--- GIVEN ENTRIES ---

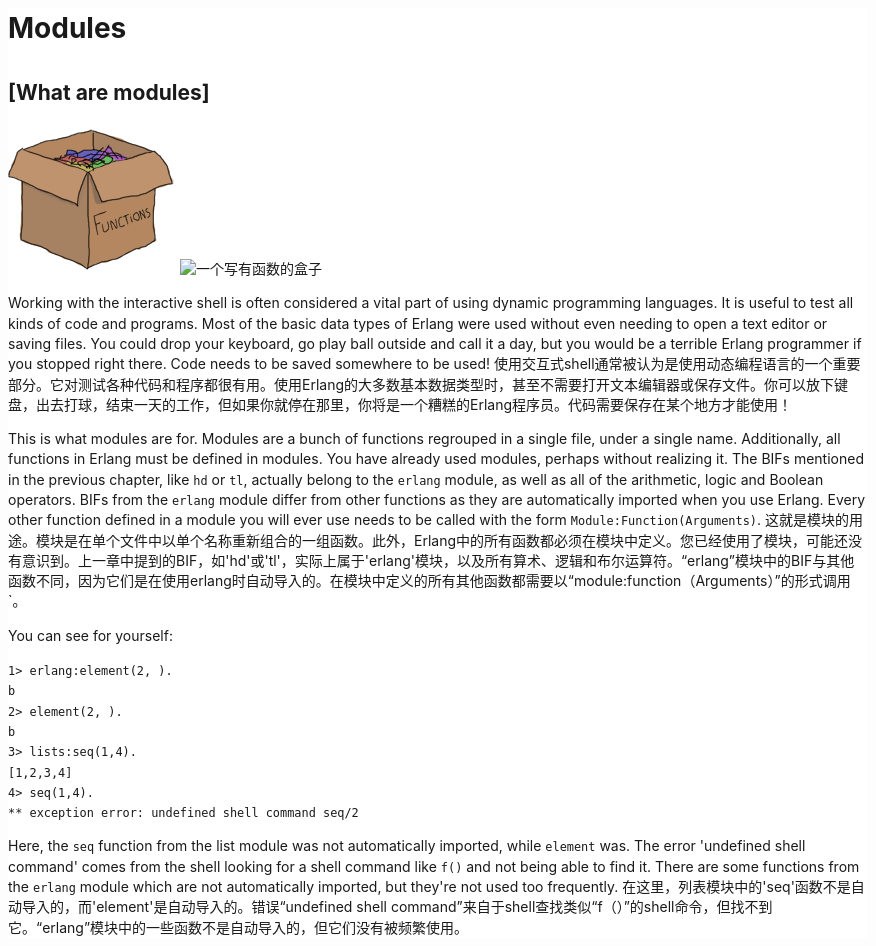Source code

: # Modules

## [What are modules]

![A box with functions written on it](../img/modules.png "And yes, I do believe functions are squiggly little colorfoul lines stuffed in a cardboard box.")
![一个写有函数的盒子](。。/静态/img/模块。png“是的，我相信函数是填充在硬纸盒中的扭曲的小彩色线条。")

Working with the interactive shell is often considered a vital part of using dynamic programming languages. It is useful to test all kinds of code and programs. Most of the basic data types of Erlang were used without even needing to open a text editor or saving files. You could drop your keyboard, go play ball outside and call it a day, but you would be a terrible Erlang programmer if you stopped right there. Code needs to be saved somewhere to be used!
使用交互式shell通常被认为是使用动态编程语言的一个重要部分。它对测试各种代码和程序都很有用。使用Erlang的大多数基本数据类型时，甚至不需要打开文本编辑器或保存文件。你可以放下键盘，出去打球，结束一天的工作，但如果你就停在那里，你将是一个糟糕的Erlang程序员。代码需要保存在某个地方才能使用！

This is what modules are for. Modules are a bunch of functions regrouped in a single file, under a single name. Additionally, all functions in Erlang must be defined in modules. You have already used modules, perhaps without realizing it. The BIFs mentioned in the previous chapter, like `hd` or `tl`, actually belong to the `erlang` module, as well as all of the arithmetic, logic and Boolean operators. BIFs from the `erlang` module differ from other functions as they are automatically imported when you use Erlang. Every other function defined in a module you will ever use needs to be called with the form `Module:Function(Arguments)`.
这就是模块的用途。模块是在单个文件中以单个名称重新组合的一组函数。此外，Erlang中的所有函数都必须在模块中定义。您已经使用了模块，可能还没有意识到。上一章中提到的BIF，如'hd'或'tl'，实际上属于'erlang'模块，以及所有算术、逻辑和布尔运算符。“erlang”模块中的BIF与其他函数不同，因为它们是在使用erlang时自动导入的。在模块中定义的所有其他函数都需要以“module:function（Arguments）”的形式调用`。

You can see for yourself:

```eshell
1> erlang:element(2, ).
b
2> element(2, ).
b
3> lists:seq(1,4).
[1,2,3,4]
4> seq(1,4).
** exception error: undefined shell command seq/2
```

Here, the `seq` function from the list module was not automatically imported, while `element` was. The error 'undefined shell command' comes from the shell looking for a shell command like `f()` and not being able to find it. There are some functions from the `erlang` module which are not automatically imported, but they're not used too frequently.
在这里，列表模块中的'seq'函数不是自动导入的，而'element'是自动导入的。错误“undefined shell command”来自于shell查找类似“f（）”的shell命令，但找不到它。“erlang”模块中的一些函数不是自动导入的，但它们没有被频繁使用。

---

**PROBLEM DETAILS**.
Could you write out the whole listing exactly, skipping every picture?

**RESPONSE**.
Source code

: # Modules

## [What are modules]

![A box with functions written on it](../img/modules.png "And yes, I do believe functions are squiggly little colorfoul lines stuffed in a cardboard box.")
![一个写有函数的盒子](。。/静态/img/模块。png“是的，我相信函数是填充在硬纸盒中的扭曲的小彩色线条。")

Working with the interactive shell is often considered a vital part of using dynamic programming languages. It is useful to test all kinds of code and programs. Most of the basic data types of Erlang were used without even needing to open a text editor or saving files. You could drop your keyboard, go play ball outside and call it a day, but you would be a terrible Erlang programmer if you stopped right there. Code needs to be saved somewhere to be used!
使用交互式shell通常被认为是使用动态编程语言的一个重要部分。它对测试各种代码和程序都很有用。使用Erlang的大多数基本数据类型时，甚至不需要打开文本编辑器或保存文件。你可以放下键盘，出去打球，结束一天的工作，但如果你就停在那里，你将是一个糟糕的Erlang程序员。代码需要保存在某个地方才能使用！

This is what modules are for. Modules are a bunch of functions regrouped in a single file, under a single name. Additionally, all functions in Erlang must be defined in modules. You have already used modules, perhaps without realizing it. The BIFs mentioned in the previous chapter, like `hd` or `tl`, actually belong to the `erlang` module, as well as all of the arithmetic, logic and Boolean operators. BIFs from the `erlang` module differ from other functions as they are automatically imported when you use Erlang. Every other function defined in a module you will ever use needs to be called with the form `Module:Function(Arguments)`.
这就是模块的用途。模块是在单个文件中以单个名称重新组合的一组函数。此外，Erlang中的所有函数都必须在模块中定义。您已经使用了模块，可能还没有意识到。上一章中提到的BIF，如'hd'或'tl'，实际上属于'erlang'模块，以及所有算术、逻辑和布尔运算符。“erlang”模块中的BIF与其他函数不同，因为它们是在使用erlang时自动导入的。在模块中定义的所有其他函数都需要以“module:function（Arguments）”的形式调用`。

You can see for yourself:

```eshell
1> erlang:element(2, ).
b
2> element(2, ).
b
3> lists:seq(1,4).
[1,2,3,4]
4> seq(1,4).
** exception error: undefined shell command seq/2
```

Here, the `seq` function from the list module was not automatically imported, while `element` was. The error 'undefined shell command' comes from the shell looking for a shell command like `f()` and not being able to find it. There are some functions from the `erlang` module which are not automatically imported, but they're not used too frequently.
在这里，列表模块中的'seq'函数不是自动导入的，而'element'是自动导入的。错误“undefined shell command”来自于shell查找类似“f（）”的shell命令，但找不到它。“erlang”模块中的一些函数不是自动导入的，但它们没有被频繁使用。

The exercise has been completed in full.